**Document passage:**

....

Run All Cases (Both Providers)

scripts/e2e-finance-benchmark/run.sh

The script defaults:

  • Providers: kimi-coding claude-code
  • Case glob: case-*.txt
  • Max parallel workers: 2
  • Per-case timeout: 900s (set CASE_TIMEOUT_SEC=0 to disable)
  • Output directory: .context/finance-e2e-runs/<timestamp>/

Generated artifact:

  • manifest.tsv: provider, case id, status, session id, session dir, raw log file

Run a Subset

Run only one provider:

PROVIDERS="kimi-coding" scripts/e2e-finance-benchmark/run.sh

Run only specific cases by glob:

CASE_GLOB="case-0[1-3]*.txt" scripts/e2e-finance-benchmark/run.sh

Run with higher parallelism for long-horizon tasks:

MAX_PARALLEL=4 CASE_TIMEOUT_SEC=2700 scripts/e2e-finance-benchmark/run.sh

Case List

  1. case-01-top10-financial-reports.txt
    • Top-10 US market cap 3-year filing analysis + workbook + 2026 allocation memo
  2. case-02-ai-value-chain-scorecard.txt
    • AI value-chain factor model and weighted ranking
  3. case-03-us-bank-stress-test.txt
    • US large-bank stress scenarios (mild/severe recession)

....

**Information:**
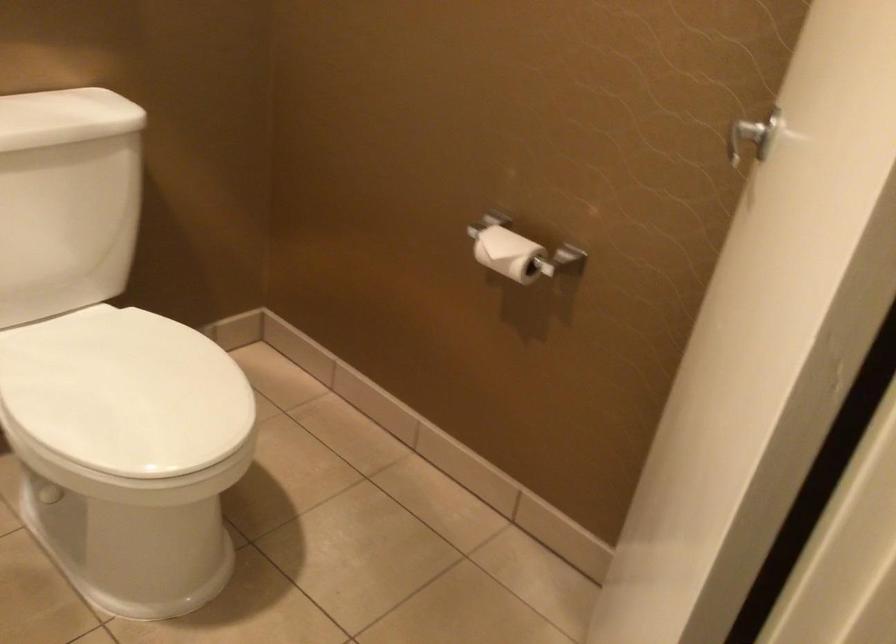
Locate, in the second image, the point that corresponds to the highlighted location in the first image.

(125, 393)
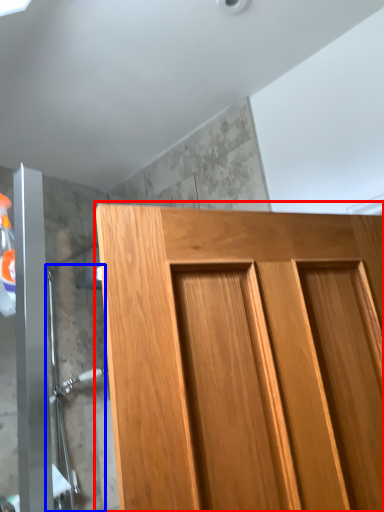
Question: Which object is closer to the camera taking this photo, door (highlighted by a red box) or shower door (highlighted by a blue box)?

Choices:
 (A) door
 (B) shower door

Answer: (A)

....

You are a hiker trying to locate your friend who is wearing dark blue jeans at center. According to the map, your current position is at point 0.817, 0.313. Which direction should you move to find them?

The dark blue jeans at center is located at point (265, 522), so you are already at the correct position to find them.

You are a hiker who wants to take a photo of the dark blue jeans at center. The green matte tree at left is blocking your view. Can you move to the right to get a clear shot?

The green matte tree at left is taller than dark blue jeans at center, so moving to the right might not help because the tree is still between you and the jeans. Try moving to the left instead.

....

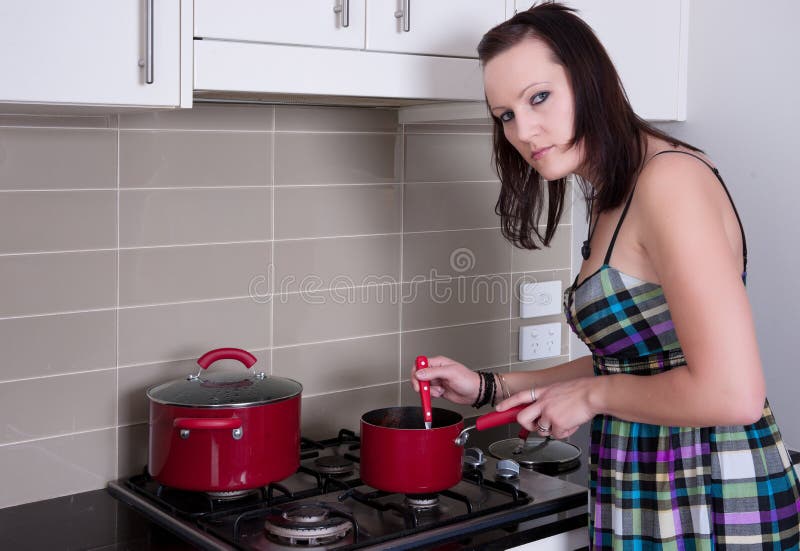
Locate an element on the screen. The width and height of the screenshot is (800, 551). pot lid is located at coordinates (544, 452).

....

Can you reproduce the finance benchmark run instructions word for word, starting at the words "1. case-01-top10-financial-reports.txt" and stopping after "scenarios (mild/severe recession)"?

1. case-01-top10-financial-reports.txt
    • Top-10 US market cap 3-year filing analysis + workbook + 2026 allocation memo
  2. case-02-ai-value-chain-scorecard.txt
    • AI value-chain factor model and weighted ranking
  3. case-03-us-bank-stress-test.txt
    • US large-bank stress scenarios (mild/severe recession)